• About this exercise:
Look through the data below and extract, unchanged, the lines from the one that contains "Interim solution: Alter" to the one that contains "Interim solution: Always", both included.

[Stored data entries]
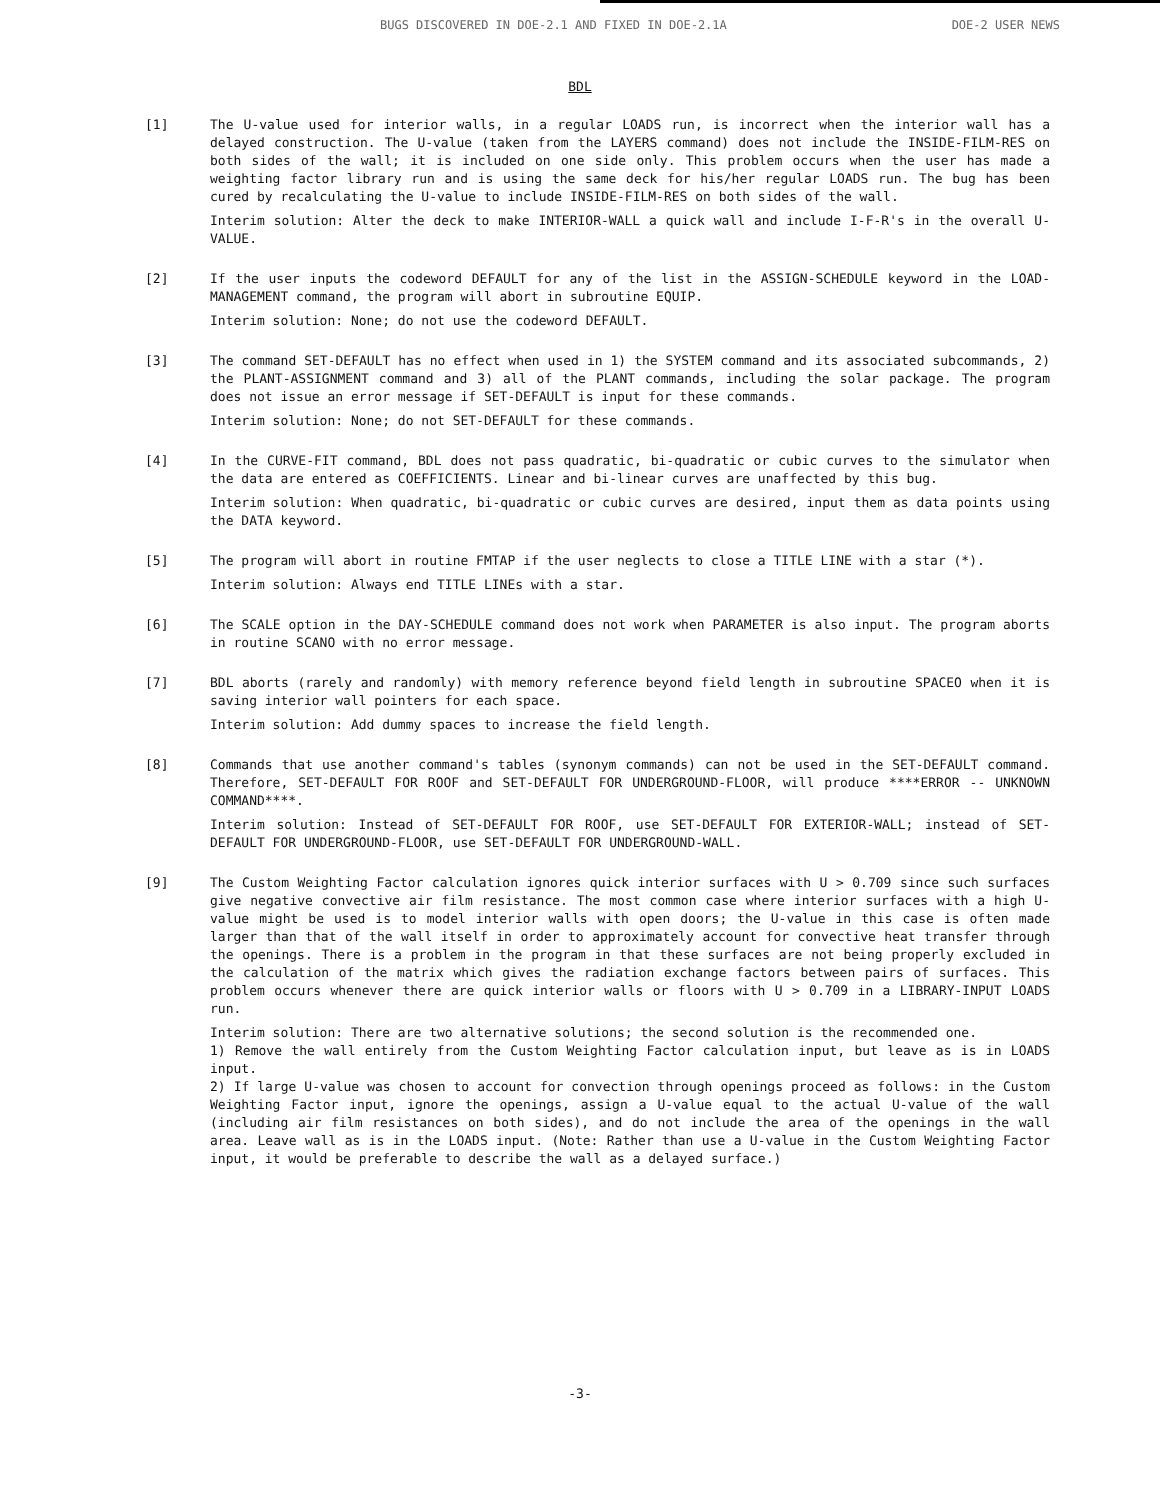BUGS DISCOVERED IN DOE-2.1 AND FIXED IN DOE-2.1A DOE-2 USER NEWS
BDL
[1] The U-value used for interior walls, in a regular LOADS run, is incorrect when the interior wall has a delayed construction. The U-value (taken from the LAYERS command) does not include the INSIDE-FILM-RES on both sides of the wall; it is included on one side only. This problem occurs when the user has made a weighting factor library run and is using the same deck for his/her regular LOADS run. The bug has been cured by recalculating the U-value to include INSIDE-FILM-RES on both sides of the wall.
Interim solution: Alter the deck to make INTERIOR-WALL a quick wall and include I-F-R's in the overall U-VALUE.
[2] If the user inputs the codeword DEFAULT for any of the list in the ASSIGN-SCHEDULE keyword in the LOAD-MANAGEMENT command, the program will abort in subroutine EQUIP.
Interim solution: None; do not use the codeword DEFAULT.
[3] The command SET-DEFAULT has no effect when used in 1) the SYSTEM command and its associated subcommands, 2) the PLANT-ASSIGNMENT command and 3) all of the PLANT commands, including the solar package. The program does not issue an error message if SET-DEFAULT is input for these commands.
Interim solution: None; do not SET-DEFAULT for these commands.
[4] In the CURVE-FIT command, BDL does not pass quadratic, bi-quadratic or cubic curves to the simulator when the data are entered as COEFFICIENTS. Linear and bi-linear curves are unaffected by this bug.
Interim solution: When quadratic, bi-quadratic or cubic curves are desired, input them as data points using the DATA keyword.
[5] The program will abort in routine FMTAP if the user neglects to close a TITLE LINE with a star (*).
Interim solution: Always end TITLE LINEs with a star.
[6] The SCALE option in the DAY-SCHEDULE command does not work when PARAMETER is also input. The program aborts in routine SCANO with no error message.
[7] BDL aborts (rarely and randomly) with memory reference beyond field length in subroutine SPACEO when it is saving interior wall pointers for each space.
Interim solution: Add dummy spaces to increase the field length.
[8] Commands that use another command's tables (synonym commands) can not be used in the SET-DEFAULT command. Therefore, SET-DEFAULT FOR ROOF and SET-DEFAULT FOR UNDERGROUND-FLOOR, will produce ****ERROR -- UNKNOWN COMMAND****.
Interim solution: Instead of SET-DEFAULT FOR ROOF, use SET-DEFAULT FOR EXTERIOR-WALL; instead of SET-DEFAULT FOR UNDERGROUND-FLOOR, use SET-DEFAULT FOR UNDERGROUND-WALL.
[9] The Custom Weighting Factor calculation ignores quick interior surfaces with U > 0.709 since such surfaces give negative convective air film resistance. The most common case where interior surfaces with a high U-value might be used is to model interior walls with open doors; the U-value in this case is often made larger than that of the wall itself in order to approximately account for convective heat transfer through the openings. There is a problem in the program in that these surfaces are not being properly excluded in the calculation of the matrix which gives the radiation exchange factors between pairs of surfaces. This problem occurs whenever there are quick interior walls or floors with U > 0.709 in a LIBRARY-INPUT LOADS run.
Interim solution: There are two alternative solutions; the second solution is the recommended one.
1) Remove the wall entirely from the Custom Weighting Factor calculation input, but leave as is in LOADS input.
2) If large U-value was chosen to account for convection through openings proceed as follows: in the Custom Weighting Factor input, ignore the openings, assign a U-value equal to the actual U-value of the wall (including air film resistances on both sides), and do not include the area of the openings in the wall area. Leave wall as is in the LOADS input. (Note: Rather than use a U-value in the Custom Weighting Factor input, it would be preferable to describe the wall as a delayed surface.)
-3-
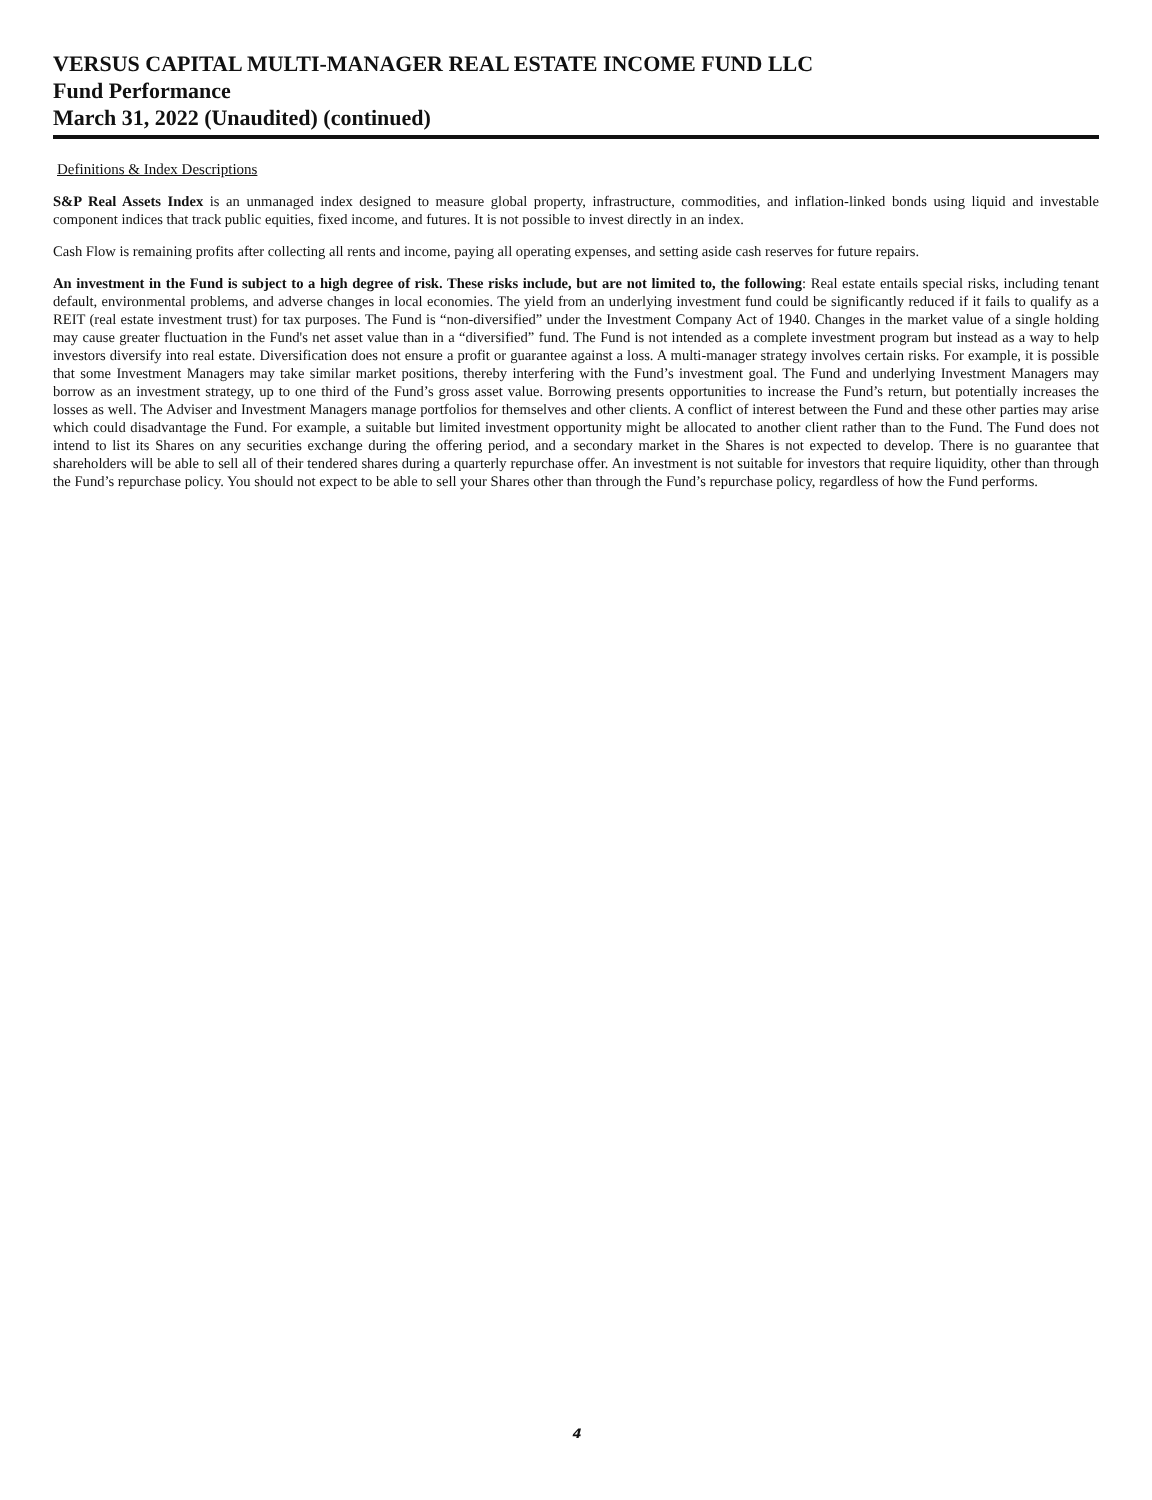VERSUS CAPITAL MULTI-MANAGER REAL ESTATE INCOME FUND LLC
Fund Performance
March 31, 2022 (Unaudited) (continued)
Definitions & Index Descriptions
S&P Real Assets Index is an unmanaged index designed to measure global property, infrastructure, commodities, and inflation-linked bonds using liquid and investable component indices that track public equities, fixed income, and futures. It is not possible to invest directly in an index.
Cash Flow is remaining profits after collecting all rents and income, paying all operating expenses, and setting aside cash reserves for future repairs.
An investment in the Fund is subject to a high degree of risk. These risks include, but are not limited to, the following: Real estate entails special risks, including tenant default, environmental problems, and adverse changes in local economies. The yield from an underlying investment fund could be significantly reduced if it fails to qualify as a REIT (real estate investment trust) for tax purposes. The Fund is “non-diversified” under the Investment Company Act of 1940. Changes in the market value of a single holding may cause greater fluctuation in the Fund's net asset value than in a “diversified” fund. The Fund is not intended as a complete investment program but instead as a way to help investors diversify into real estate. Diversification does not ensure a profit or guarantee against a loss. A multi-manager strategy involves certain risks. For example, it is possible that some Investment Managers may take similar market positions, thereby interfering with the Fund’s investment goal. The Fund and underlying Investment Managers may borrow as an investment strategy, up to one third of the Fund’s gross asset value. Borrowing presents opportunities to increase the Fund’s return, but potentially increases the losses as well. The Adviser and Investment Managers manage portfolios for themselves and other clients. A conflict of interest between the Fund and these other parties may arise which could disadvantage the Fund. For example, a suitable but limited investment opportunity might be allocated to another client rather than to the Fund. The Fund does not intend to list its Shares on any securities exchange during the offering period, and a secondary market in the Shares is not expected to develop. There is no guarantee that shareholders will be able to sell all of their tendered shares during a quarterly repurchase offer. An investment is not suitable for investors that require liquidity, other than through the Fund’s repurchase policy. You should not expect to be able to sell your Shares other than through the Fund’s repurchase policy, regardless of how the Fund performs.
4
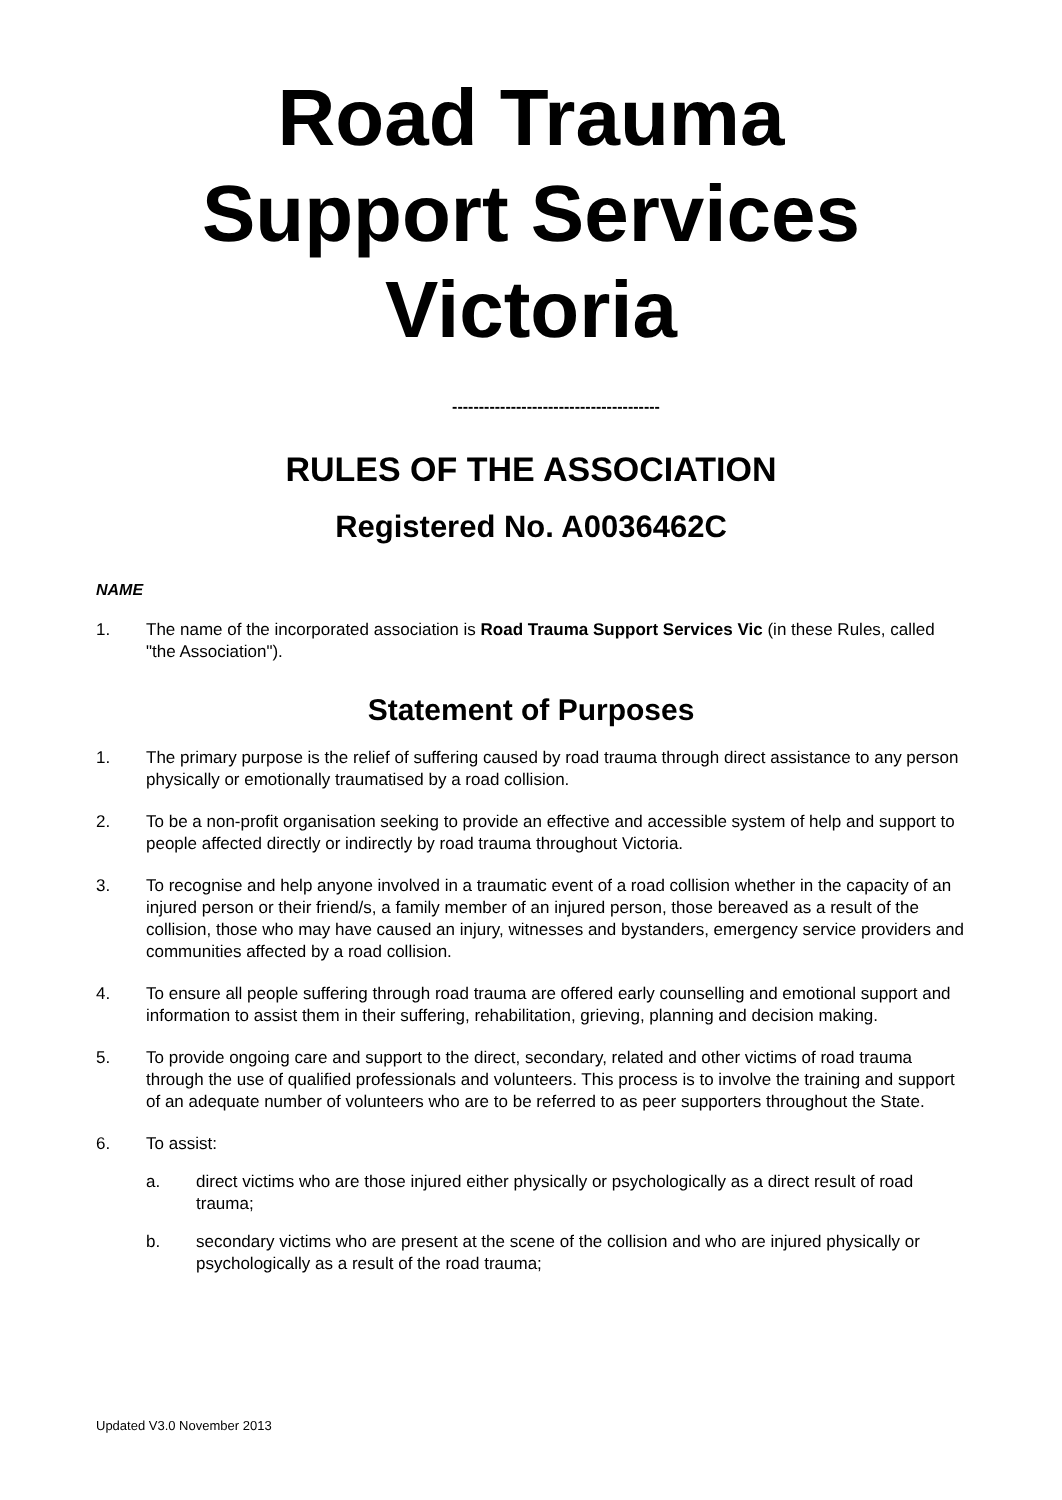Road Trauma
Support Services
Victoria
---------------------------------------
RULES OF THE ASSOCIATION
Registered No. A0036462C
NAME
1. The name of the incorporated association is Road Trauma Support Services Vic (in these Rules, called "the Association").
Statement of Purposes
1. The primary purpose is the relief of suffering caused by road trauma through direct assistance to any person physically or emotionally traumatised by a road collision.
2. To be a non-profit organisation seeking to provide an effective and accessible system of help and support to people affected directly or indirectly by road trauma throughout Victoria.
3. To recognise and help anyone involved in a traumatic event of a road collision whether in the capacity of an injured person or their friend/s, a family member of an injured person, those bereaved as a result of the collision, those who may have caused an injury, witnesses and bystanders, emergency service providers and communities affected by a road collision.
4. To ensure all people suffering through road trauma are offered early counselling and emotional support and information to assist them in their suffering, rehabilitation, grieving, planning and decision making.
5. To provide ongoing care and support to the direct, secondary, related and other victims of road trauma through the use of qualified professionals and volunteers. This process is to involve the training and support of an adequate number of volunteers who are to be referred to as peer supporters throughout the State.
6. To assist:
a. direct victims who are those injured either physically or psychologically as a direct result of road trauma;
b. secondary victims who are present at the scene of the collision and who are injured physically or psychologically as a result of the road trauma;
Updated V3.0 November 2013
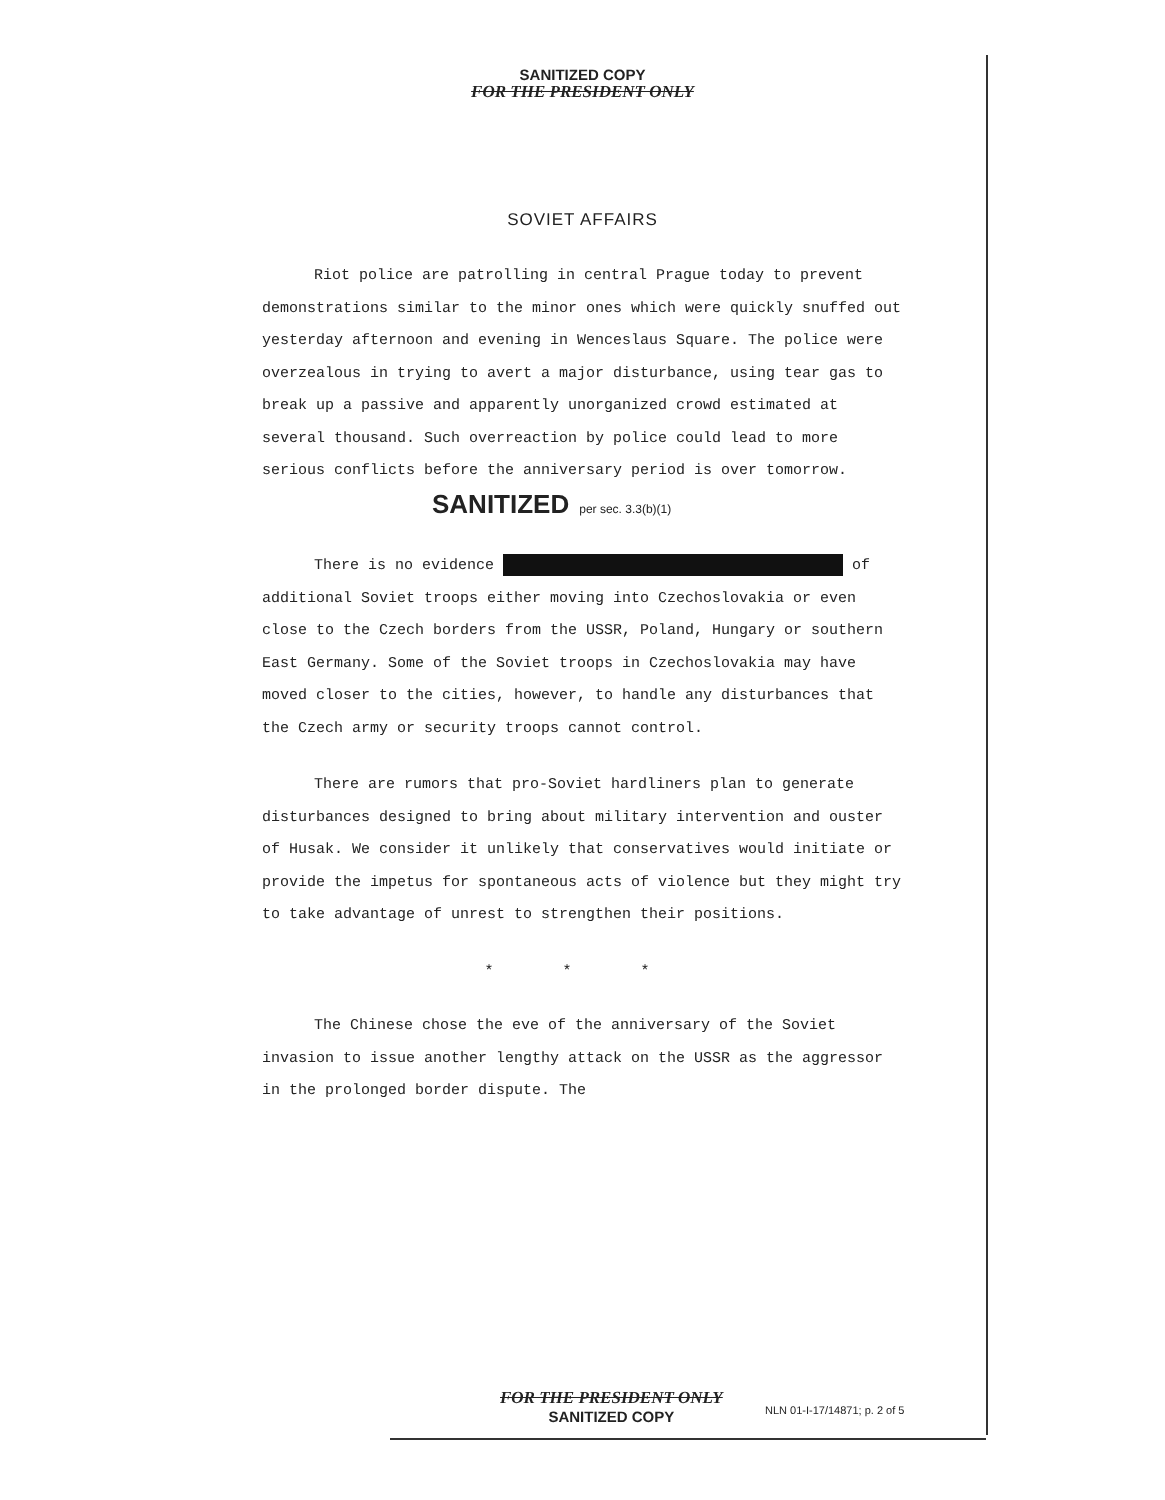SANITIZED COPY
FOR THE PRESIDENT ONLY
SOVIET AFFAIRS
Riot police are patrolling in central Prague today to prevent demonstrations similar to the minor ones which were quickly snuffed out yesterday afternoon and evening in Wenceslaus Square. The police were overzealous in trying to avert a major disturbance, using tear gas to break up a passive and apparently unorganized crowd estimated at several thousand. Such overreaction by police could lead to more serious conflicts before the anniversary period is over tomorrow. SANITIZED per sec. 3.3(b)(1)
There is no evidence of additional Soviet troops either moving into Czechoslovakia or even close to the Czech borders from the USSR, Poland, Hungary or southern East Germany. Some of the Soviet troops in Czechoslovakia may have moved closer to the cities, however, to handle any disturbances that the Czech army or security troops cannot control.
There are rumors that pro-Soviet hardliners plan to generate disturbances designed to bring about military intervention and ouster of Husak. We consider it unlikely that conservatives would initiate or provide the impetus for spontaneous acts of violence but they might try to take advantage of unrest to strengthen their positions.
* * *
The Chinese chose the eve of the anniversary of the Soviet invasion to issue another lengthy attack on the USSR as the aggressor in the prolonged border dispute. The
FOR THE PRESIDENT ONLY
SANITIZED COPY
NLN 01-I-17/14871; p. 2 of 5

• Solution for this exercise:
Interim solution: Alter the deck to make INTERIOR-WALL a quick wall and include I-F-R's in the overall U-VALUE.
[2] If the user inputs the codeword DEFAULT for any of the list in the ASSIGN-SCHEDULE keyword in the LOAD-MANAGEMENT command, the program will abort in subroutine EQUIP.
Interim solution: None; do not use the codeword DEFAULT.
[3] The command SET-DEFAULT has no effect when used in 1) the SYSTEM command and its associated subcommands, 2) the PLANT-ASSIGNMENT command and 3) all of the PLANT commands, including the solar package. The program does not issue an error message if SET-DEFAULT is input for these commands.
Interim solution: None; do not SET-DEFAULT for these commands.
[4] In the CURVE-FIT command, BDL does not pass quadratic, bi-quadratic or cubic curves to the simulator when the data are entered as COEFFICIENTS. Linear and bi-linear curves are unaffected by this bug.
Interim solution: When quadratic, bi-quadratic or cubic curves are desired, input them as data points using the DATA keyword.
[5] The program will abort in routine FMTAP if the user neglects to close a TITLE LINE with a star (*).
Interim solution: Always end TITLE LINEs with a star.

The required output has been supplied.